Celina Schinen foi diagnosticada com mieloma múltiplo, um câncer considerado incurável, em outubro de 2024. Após quimioterapia e transplante de medula óssea, a doença voltou cerca de um ano depois. A médica indicou a terapia CAR-T, mas o plano de saúde negou o tratamento, levando Celina a recorrer à Justiça. A autorização foi concedida e ela recebeu a terapia.

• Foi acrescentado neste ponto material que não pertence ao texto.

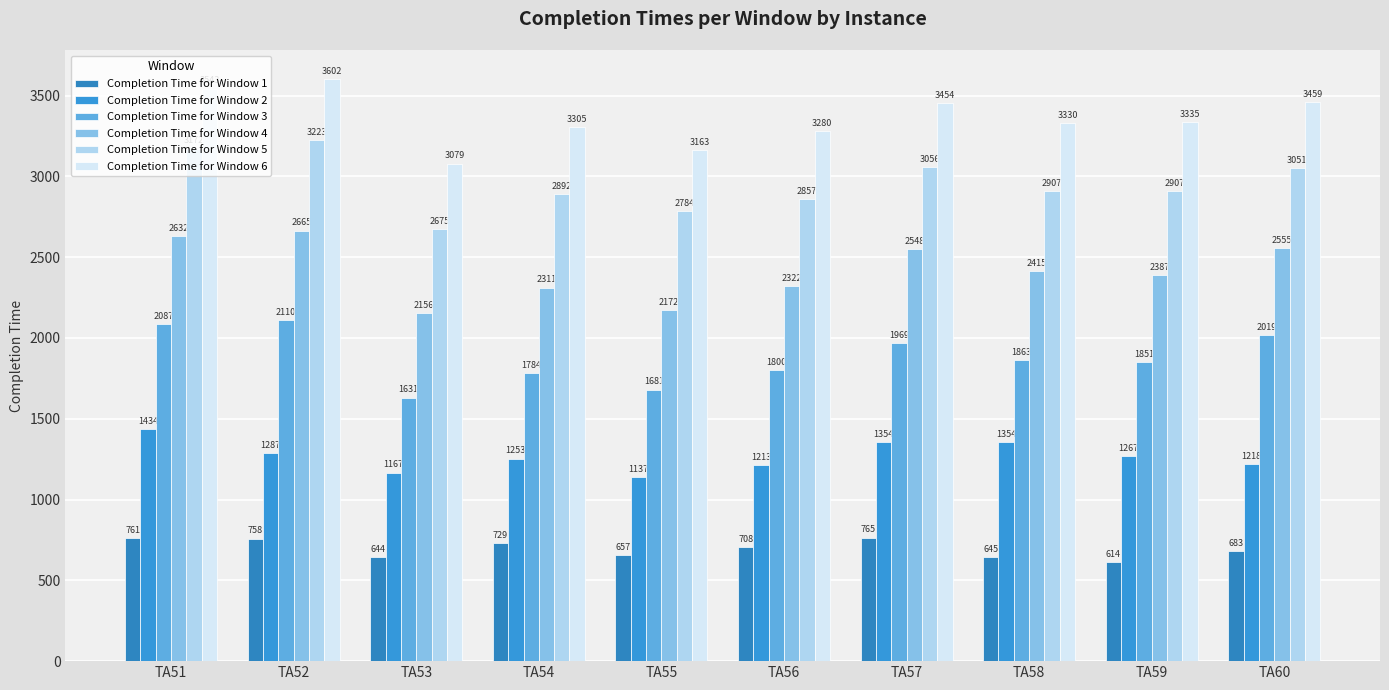

Are the bars horizontal?

No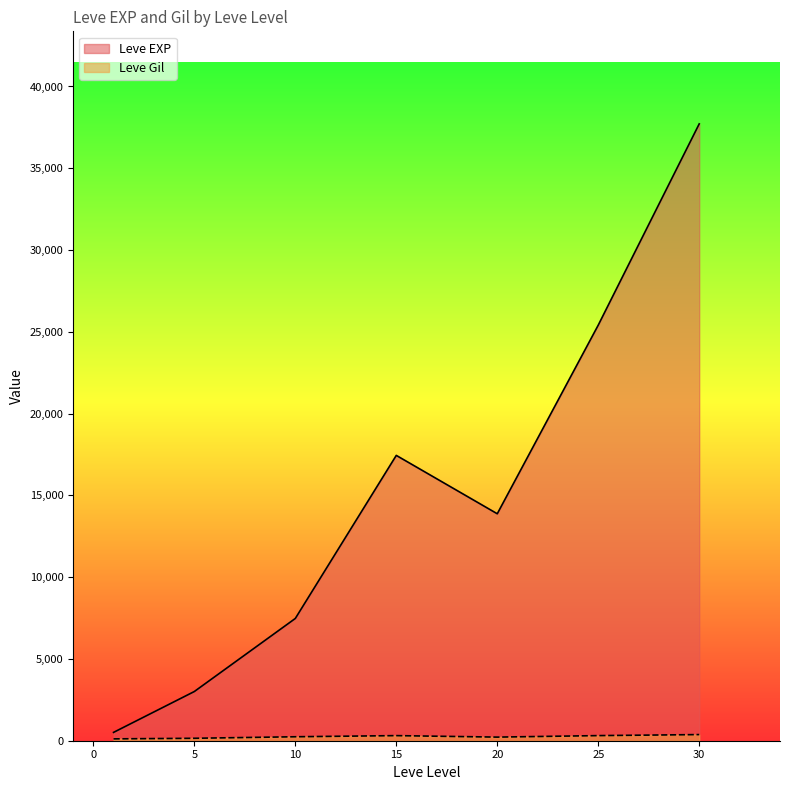

What is the sum of all Leve EXP values?

105440.2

A CAR-T utiliza células de defesa do próprio paciente, os linfócitos T, que são modificadas geneticamente em laboratório para reconhecer e destruir células cancerígenas. No mieloma múltiplo, o principal alvo é a proteína BCMA. O processo envolve coleta das células, envio para laboratórios no exterior, reprogramação, multiplicação e posterior reinfusão no paciente.
Especialistas explicam que a terapia pode provocar efeitos graves, como síndrome de liberação de citocinas e alterações neurológicas, o que exige acompanhamento e internação após a aplicação.
No Brasil, o acesso à CAR-T enfrenta obstáculos regulatórios e jurídicos. A terapia ainda não está no rol de cobertura obrigatória da ANS, e muitos pacientes recorrem à Justiça para conseguir o tratamento. Segundo especialistas citados na reportagem, uma aplicação custa cerca de R$ 3 milhões apenas pelo produto e pode chegar a R$ 4 milhões com internação e cuidados médicos.
A CAR-T já apresenta resultados importantes em alguns cânceres do sangue, mas ainda é limitada a doenças que possuem alvos específicos. Pesquisadores também estudam seu uso contra tumores sólidos e doenças autoimunes graves.